Bricklayers’ Arms, Caxton
It was anciently the custom for workmen to be paid at the nearest inn, and out of this, during the bad period at the beginning of the nineteenth century grew a very serious abuse. Those to whom was entrusted the duty of engaging and paying various forms of precarious and unskilled labour, such as coal whippers and porters, found it profitable to become owners of public-houses where the unfortunate men were kept waiting for a job which was generally awarded to the individual whose score was the largest. When the men returned from their work they were expected to spend a considerable portion of their earnings for the good of the house. The Truck Act of 1843 put an end to this heartless scandal.
Golden Fleece, South Weald
The Woolpack and Fleece were, of course, the signs of inns frequented by the merchants who came to buy wool. At Guildford all the alehouses were at one time required to exhibit a Woolpack as a token of the leading commodity in the town. There is a very fine old Golden Fleece Inn at South Weald in Essex, broad-fronted and roomy, Jacobean in style, but fallen sadly from its old estate since the coach traffic ceased on the Ipswich road.

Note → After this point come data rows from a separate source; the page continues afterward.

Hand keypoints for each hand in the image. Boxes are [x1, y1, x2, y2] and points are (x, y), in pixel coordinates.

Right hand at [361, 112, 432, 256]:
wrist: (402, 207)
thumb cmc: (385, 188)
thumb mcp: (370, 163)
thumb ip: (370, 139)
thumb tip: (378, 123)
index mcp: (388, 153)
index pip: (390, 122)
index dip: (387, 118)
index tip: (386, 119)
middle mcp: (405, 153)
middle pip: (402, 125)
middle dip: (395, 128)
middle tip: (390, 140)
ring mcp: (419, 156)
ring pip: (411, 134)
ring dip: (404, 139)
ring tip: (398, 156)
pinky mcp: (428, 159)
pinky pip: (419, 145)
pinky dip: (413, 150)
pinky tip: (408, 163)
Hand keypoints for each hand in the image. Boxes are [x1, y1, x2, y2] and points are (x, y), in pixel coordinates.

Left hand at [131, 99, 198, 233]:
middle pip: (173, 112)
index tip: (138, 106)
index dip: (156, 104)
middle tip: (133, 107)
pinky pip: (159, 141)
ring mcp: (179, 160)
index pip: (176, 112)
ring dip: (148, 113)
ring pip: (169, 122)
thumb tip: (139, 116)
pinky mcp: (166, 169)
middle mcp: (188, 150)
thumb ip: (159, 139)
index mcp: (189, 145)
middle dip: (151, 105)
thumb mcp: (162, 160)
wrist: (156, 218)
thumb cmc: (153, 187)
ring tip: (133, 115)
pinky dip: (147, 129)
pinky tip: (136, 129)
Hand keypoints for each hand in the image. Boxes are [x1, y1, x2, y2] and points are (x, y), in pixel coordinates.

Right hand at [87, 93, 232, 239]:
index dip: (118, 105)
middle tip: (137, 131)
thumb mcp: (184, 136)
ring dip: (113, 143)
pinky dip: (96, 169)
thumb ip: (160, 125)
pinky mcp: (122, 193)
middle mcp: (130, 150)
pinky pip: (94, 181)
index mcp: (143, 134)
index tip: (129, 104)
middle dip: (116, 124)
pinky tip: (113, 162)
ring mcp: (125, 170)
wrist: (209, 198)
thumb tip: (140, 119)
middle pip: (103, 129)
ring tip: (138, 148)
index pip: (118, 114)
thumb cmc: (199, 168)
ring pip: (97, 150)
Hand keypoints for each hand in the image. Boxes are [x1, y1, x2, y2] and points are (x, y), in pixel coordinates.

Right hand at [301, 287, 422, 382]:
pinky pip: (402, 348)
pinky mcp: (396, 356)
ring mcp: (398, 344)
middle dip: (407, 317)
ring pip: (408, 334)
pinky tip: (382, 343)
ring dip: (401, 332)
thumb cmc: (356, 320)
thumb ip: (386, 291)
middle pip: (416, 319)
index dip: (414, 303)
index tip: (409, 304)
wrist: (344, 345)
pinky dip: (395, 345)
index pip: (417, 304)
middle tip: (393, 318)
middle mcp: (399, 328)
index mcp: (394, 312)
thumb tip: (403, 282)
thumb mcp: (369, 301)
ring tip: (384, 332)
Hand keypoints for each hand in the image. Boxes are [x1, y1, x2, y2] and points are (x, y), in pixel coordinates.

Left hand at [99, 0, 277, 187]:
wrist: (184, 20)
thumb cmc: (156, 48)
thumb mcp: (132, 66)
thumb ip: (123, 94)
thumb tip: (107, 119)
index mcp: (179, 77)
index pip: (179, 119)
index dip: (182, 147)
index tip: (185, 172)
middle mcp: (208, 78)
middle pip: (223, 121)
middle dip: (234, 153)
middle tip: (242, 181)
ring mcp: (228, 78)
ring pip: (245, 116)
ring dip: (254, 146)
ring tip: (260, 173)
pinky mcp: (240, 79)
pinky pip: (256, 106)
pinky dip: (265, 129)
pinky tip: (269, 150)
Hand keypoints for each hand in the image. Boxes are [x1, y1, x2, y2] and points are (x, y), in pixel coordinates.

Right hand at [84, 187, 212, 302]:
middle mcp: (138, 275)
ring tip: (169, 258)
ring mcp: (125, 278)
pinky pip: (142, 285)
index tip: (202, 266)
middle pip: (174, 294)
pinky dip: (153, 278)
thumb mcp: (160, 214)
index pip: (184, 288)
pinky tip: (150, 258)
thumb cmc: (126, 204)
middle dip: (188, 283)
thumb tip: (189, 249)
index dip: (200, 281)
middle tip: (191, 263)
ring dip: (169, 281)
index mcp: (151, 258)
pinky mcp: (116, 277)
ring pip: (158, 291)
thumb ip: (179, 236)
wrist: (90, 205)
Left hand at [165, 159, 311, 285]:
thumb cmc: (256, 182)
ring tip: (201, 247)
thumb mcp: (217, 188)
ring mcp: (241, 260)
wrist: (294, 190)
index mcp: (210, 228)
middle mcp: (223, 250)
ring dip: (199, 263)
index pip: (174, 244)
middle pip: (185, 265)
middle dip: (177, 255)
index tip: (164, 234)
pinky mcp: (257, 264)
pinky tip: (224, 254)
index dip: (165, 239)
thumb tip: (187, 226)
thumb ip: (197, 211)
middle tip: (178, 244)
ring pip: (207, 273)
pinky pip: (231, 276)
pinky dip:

The Three Kings was anciently the sign of the mercers, because in the Middle Ages linen thread materials brought from Cologne had the highest reputation, and were probably stamped either with the figures of the three wise men, or with three crowns. But the Three Crowns are asserted to be more commonly emblematic of the three kingdoms of England, Scotland and Ireland. The Golden Ball was another mercers’ sign, from the arms of Constantinople, which was formerly the centre of the silk trade. The Elephant and Castle was the crest of the Cutlers’ Company. However, the Elephant and Castle, at the corner of Newington Causeway, has a quite different origin. The skeleton of an elephant was discovered while digging a gravel-pit near this spot in 1714. Elephants in mediæval heraldry were invariably represented as carrying a solidly-built castle, a traveller’s exaggeration of the Indian palanquin. The Lion and Castle indicated a dealer in Spanish wines, because sherry casks were stamped with the brand of the Spanish arms.
Foresters resorted for company to the Green Man, and the survival of many old taverns of that name reminds us that there were numerous forests in the neighbourhood of London. The Northwood, or Norwood, extended from near the Green Man at Dulwich to Croydon, where there is another Green Man Inn. The Green Man at Leytonstone stands on the verge of Epping Forest. Wherever a painted sign exists on one of these houses it generally represents either an archer or a forester clad in Lincoln green.
The Two Brewers does not denote that the ale of the two rival tradesmen is on sale, but the manner in which beer was anciently carried about before the invention of brewers’ drays. Two porters are shown bearing the precious barrel slung between them on a pole.
Last of all to be mentioned among the inns which remind us of disappearing occupations are those found usually where the ancient green ways join the main roads to London. The drover and his herd of tired wild-eyed cattle is no longer a feature on the roadside. It is cheaper and more convenient to send oxen to market by cattle-train. But the long green lanes, touching here and there a market town, extend through the Eastern and Midland counties, right up to the North of England. Lonely and deserted, practicable only by the pedestrian or the rider of a sure-footed pony, scarcely ever used except by the county officials, whose duty it is to maintain the right of way, they remain as an ideal hunting ground for the naturalist. When the explorer, tired and hungry after many miles of rough journeying, finds shelter at the Drover’s Call, Butcher’s Arms, or Jolly Drovers, the purpose of these old half-forgotten by-roads is made clear to him, and he can meditate during his hour of rest on the changes which fifty years have made in the methods of transport.